WHAT THE TASK REQUIRES: Reproduce each line of the entries that carries "Фантастика".

DATA FOR THE TASK:
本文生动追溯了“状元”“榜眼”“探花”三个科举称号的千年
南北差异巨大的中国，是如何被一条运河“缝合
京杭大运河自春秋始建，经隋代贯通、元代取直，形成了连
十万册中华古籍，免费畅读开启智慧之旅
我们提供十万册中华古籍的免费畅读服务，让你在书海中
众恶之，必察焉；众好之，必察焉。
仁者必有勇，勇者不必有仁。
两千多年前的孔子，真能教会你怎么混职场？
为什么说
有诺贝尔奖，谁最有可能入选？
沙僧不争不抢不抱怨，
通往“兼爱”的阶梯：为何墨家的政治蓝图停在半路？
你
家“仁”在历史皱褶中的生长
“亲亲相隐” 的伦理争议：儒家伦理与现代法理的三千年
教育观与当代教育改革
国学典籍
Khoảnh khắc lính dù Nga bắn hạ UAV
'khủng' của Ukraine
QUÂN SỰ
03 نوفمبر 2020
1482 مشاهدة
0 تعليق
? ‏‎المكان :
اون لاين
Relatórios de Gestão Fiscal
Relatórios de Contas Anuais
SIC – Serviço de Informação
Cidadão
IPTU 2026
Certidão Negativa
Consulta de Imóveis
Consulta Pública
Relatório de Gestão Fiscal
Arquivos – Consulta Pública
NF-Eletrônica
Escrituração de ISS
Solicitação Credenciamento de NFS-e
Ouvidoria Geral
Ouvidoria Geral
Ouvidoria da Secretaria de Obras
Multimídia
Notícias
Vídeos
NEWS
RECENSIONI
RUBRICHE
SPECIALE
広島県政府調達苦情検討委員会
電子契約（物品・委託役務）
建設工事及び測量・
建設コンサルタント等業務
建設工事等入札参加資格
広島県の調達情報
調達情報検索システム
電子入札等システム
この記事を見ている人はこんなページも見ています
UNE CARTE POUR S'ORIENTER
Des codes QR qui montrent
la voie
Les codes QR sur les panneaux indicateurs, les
...
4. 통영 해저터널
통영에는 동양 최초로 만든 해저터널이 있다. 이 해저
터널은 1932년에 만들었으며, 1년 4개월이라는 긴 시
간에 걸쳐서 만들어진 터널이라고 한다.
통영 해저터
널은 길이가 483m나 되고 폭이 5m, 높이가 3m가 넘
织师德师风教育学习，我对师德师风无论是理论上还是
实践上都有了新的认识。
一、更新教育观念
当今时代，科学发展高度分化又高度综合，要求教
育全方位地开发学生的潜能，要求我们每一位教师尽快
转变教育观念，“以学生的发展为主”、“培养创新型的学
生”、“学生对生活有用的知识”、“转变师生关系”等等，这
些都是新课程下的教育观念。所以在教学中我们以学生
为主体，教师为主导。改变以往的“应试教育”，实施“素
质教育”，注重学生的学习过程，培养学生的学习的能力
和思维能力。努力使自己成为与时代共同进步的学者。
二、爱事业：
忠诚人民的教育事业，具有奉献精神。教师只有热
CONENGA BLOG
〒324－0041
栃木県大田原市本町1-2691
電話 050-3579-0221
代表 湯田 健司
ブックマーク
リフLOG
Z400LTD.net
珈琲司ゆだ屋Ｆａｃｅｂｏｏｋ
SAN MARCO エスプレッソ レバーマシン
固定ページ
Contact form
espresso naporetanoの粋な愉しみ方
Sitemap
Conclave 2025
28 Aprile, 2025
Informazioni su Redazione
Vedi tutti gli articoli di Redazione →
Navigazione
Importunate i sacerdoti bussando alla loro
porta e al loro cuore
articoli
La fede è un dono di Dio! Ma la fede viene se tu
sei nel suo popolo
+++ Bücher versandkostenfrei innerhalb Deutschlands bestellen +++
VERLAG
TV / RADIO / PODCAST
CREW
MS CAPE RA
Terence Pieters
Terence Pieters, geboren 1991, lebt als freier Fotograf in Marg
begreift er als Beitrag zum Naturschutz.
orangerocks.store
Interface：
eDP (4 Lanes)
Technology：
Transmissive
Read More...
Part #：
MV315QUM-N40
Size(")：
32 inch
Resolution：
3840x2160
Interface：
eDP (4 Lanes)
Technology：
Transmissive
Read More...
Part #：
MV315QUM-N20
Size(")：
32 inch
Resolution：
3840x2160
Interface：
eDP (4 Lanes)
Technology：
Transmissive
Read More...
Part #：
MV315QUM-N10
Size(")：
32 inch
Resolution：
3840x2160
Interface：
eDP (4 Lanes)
* * *
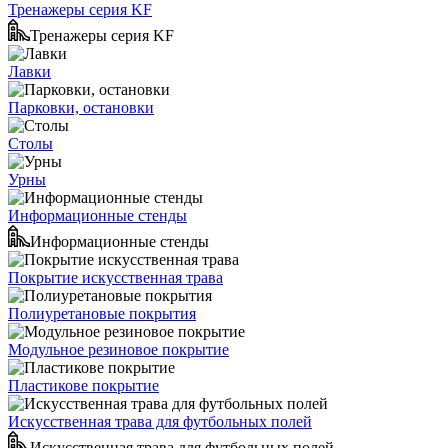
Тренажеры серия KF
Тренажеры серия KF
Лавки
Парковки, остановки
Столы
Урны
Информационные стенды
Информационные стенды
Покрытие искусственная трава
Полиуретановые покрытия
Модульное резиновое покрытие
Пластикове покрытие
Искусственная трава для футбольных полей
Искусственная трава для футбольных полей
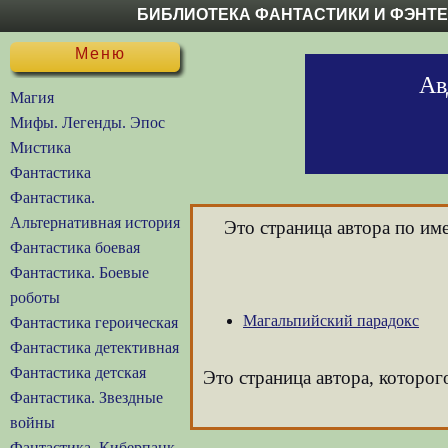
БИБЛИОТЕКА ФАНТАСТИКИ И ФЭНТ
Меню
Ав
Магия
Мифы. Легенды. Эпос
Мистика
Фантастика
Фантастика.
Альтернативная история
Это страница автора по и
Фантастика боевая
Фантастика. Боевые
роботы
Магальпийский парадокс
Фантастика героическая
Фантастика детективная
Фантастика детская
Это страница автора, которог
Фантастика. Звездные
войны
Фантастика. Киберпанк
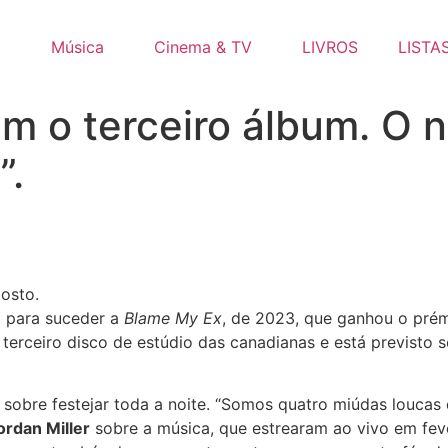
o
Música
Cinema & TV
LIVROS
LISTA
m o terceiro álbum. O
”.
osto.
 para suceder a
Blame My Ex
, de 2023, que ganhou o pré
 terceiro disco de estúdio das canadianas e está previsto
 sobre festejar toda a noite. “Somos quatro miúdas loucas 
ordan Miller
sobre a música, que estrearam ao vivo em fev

YOUR RESPONSE:
Фантастика
Фантастика.
Фантастика боевая
Фантастика. Боевые
Фантастика героическая
Фантастика детективная
Фантастика детская
Фантастика. Звездные
Фантастика. Киберпанк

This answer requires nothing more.